● **PASSAGE SHOWN**:
_____
# Hidden Hardware Joint Options: Table and Bedframes



## Steven Owen (Aug 14, 2017)

Building a new master bedroom set is on the list of projects for 2018-2019. 

I’m absolutely impressed with the new Festool Surface connectors. It doesn’t make you feel so bad for blowing $2000 on a Domino XL. I was very impressed with the whole design.

My parents have the old style Franklin Bolt (bed bolt design on their bed. I find it takes away from the cosmetic having little beads sticking out the back to cover the bolts. 

I’ve been evaluating different hidden hardware alternative that would preserve the natural beauty of the bed. 

I love the simple elegant solution Festool has come up with the make hidden joints look good. 

I looked at Rockler’s solution too. It doesn’t look as strong as Festool’s surface connectors solution. 

The Rockler bed connectors are look cheap and cumbersome to install. You could build 50 beds with the Domino in the same time it would take you to route and fine tune the Rockler heavy duty bed brackets. 

Festool surface connectors






What do you guys think of the newer hidden hardware options for jointing bed rails with headboards?

...or do you still prefer the old school Bed Bolt “Franken’ Bed” approach to bed rail post assembly? 

Rocker Bed Frame Fasteners


----------



## RainMan 2.0 (May 6, 2014)

Well wow , is that ever interesting. I was going to buy a domino joiner from Fe$tool anyways , so this just makes it all that easier to swallow .
I could see these connectors working in all sorts of situations. I wanted to build a computer desk , and these would work well imo , not to mention a stereo stand .
Thanks for the heads up


----------



## kp91 (Sep 10, 2004)

I personally like the traditional bed rail fasteners. Routing out the pocket isn't that hard to do.


As for the festool solution, That makes for some expensive RTA furniture.... plus each of the components is sold in packs of 32 or 50 on the weblink I found.

You could do a pair of floating tenons and a cam RTA bolt for $3 a joint with the tools you already have.

Look forward to seeing which route you go on your bed project. The last bed I built was a platform bed, so I avoided the dilemma all together.


----------



## Steven Owen (Aug 14, 2017)
_____
● **GIVEN DATA**:
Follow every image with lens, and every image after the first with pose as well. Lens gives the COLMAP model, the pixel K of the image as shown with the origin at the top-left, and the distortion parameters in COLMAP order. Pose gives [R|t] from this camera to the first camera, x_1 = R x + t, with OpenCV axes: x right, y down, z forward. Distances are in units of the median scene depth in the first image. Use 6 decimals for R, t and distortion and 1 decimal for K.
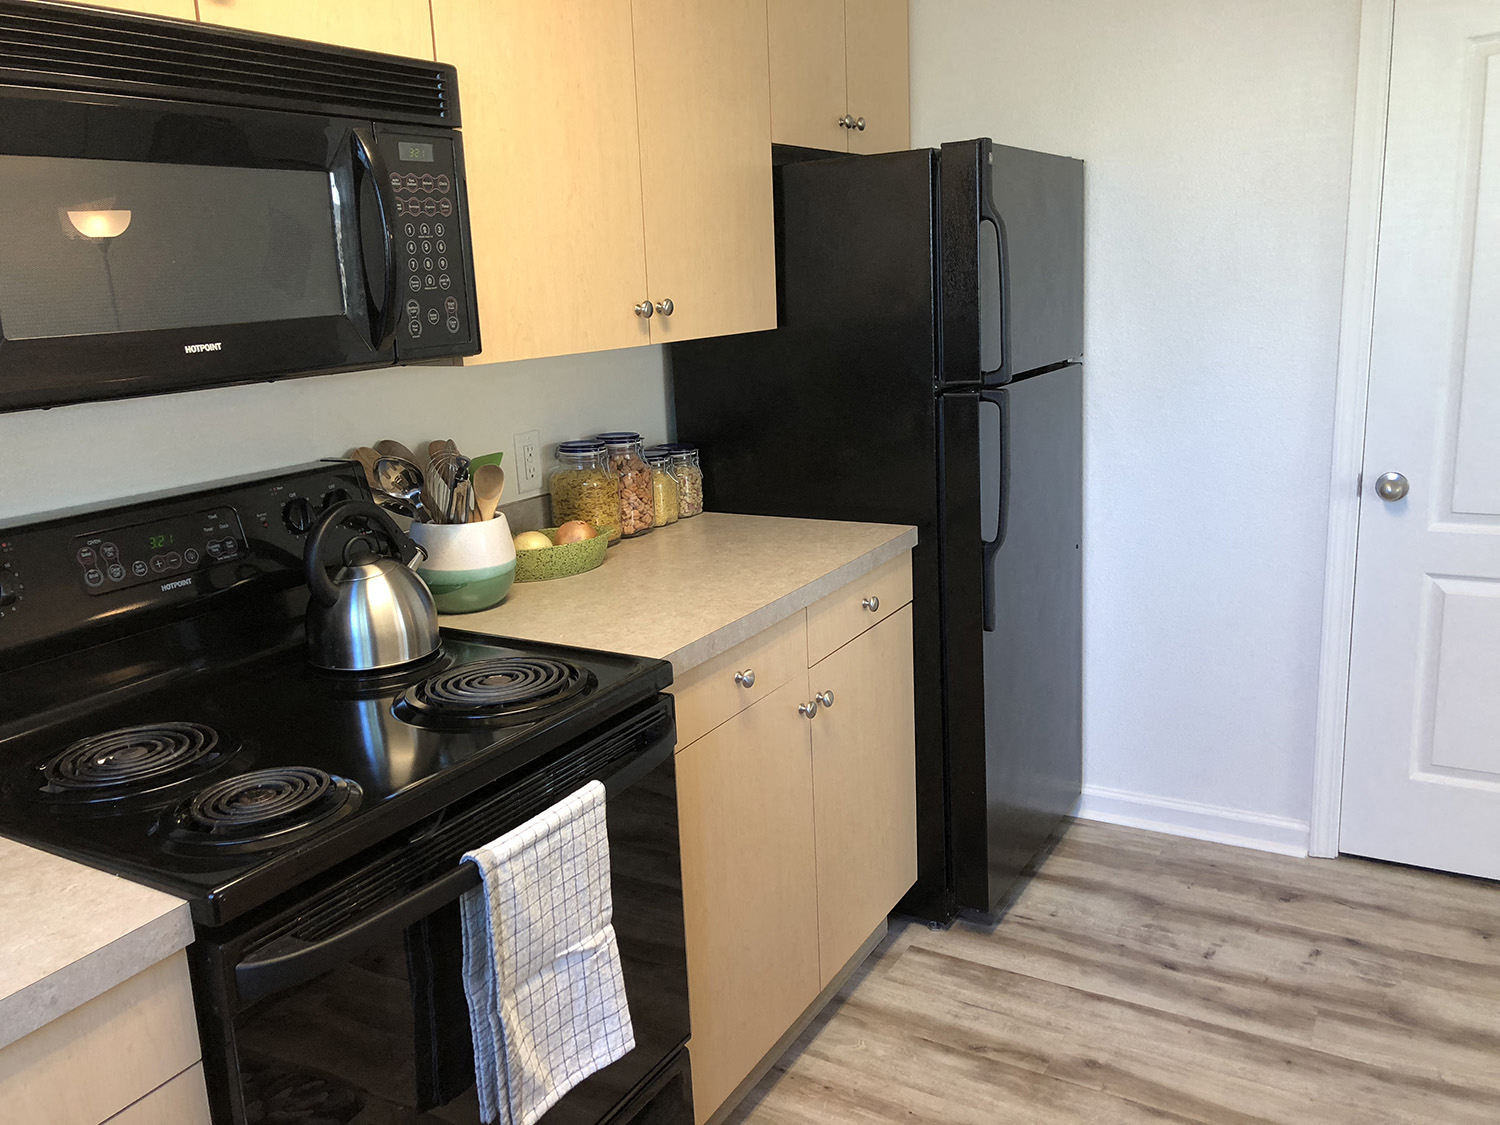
_____
● **EXERCISE PROMPT**: In the thread on hidden bed hardware, what kind of bed was the last one kp91 built?

● **SOLUTION FOR THIS EXERCISE**: A platform bed.